Transfer of company shares from the plan to the IRA account

You can use a special tax rule to distribute company stocks outside the plan when you retire or stop working there. This is a distribution option called Net Unrealized Appreciation (NUA). Some 401(k) plans may let you transfer existing stock directly into an IRA. Many institutions require funds to enter the IRA in cash rather than stock. Check with your 401(k) financial custodian for permitted distribution options.

Am I required to transfer my 401(k) to an IRA once I quit my job?

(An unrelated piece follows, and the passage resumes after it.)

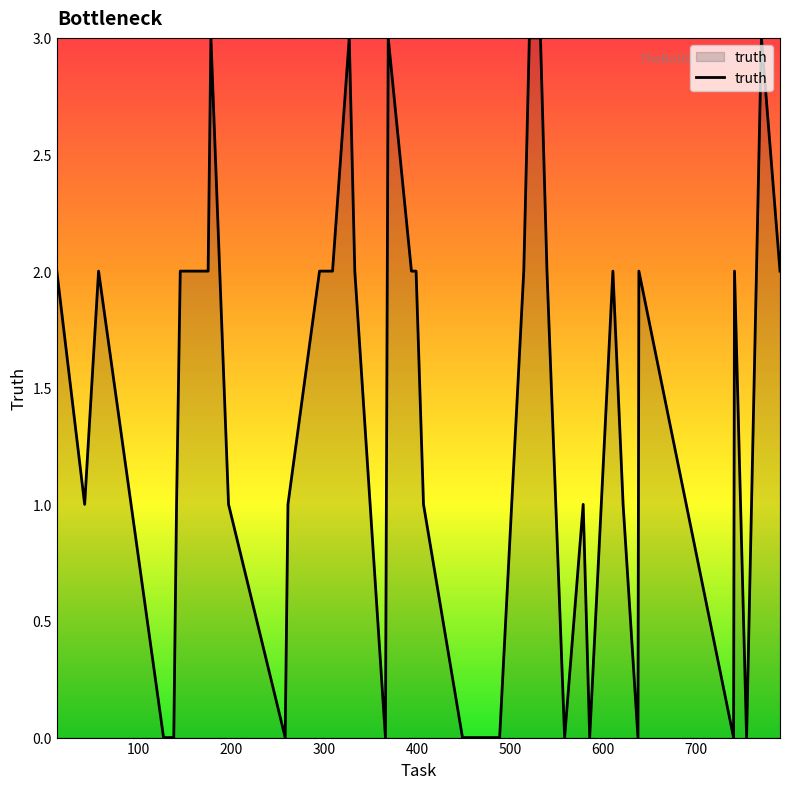

What is the greatest value displayed?

3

Converting your 401(k) to an IRA isn't the only option. However, to avoid paying penalties and taxes, you should keep this money in your current plan if your employer allows it and transfer it to a new IRA, an existing IRA, or another 401(k). If you hold 401(k) or IRA funds for more than 60 days, you will be subject to taxes and a 10% penalty if you are under age 59.5.

Can I have multiple IRAs?

You can have multiple IRA accounts. For example, you can have a Traditional IRA and a Roth IRA. Limits on the amount you can contribute to an IRA apply to all IRAs you own. For 2022 taxes, the IRA contribution limit is $6,000 for those under age 50 and $7,000 for those aged 50 and older.

Can I roll over from my IRA as many times as I want?

The IRS limits the number of transfers you can make. You can only switch from one IRA to another or the same IRA within 12 months. There are a few exceptions to this limit.